Provided material -
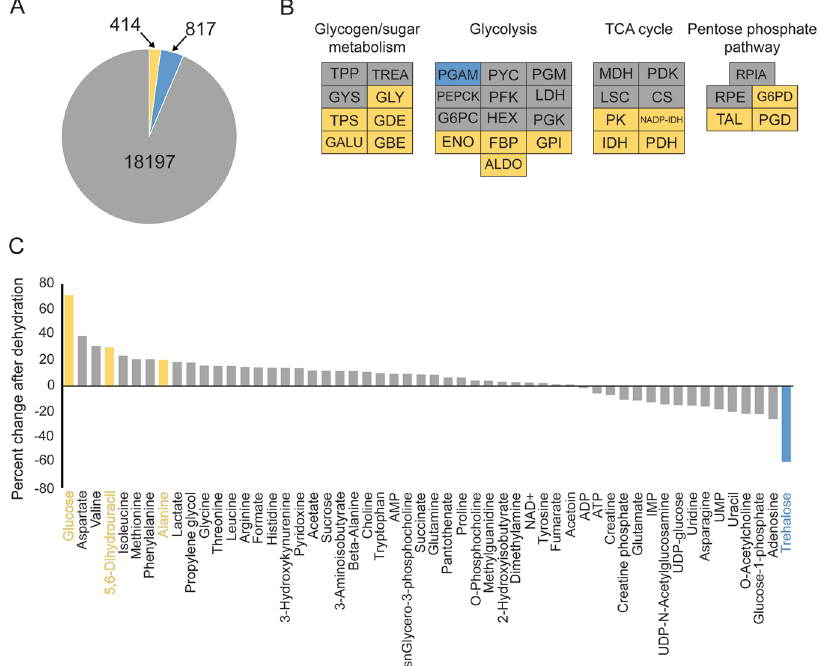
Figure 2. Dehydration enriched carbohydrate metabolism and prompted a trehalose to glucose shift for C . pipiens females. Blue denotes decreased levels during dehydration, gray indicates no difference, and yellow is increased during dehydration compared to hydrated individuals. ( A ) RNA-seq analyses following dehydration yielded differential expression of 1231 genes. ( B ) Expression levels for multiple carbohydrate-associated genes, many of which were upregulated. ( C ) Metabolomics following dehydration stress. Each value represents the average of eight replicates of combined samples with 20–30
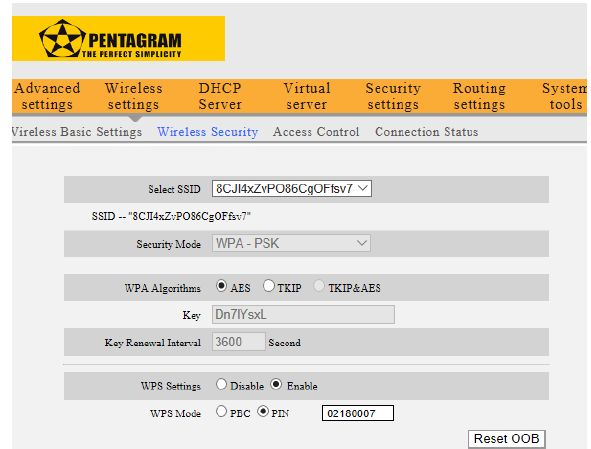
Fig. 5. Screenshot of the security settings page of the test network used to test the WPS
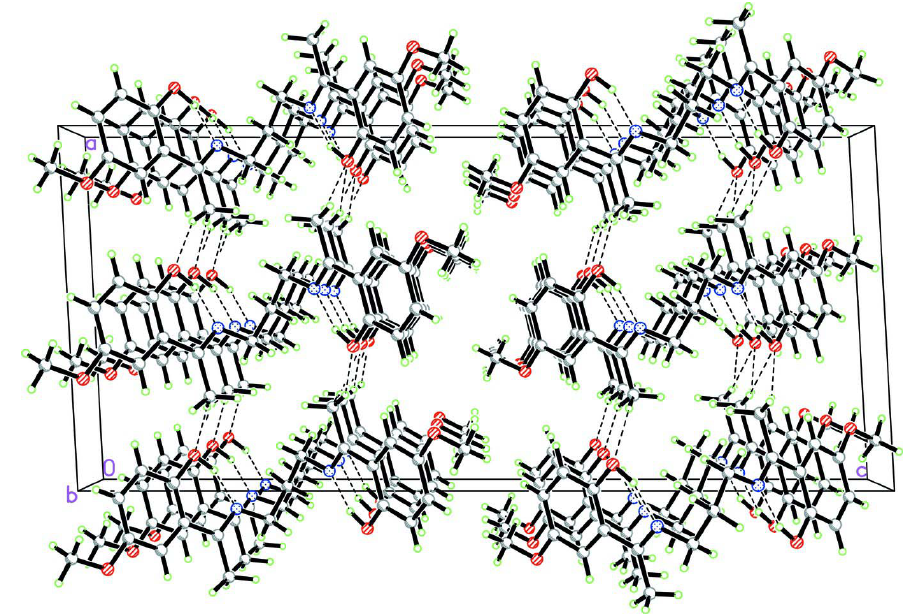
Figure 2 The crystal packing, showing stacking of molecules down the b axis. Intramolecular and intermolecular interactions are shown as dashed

What the exercise asks - Only the lines between the one containing "Fig. 5. Screenshot" and the last line of the listing above, both included, should be written out, exactly and without pictures.

Final answer -
Fig. 5. Screenshot of the security settings page of the test network used to test the WPS
Figure 2 The crystal packing, showing stacking of molecules down the b axis. Intramolecular and intermolecular interactions are shown as dashed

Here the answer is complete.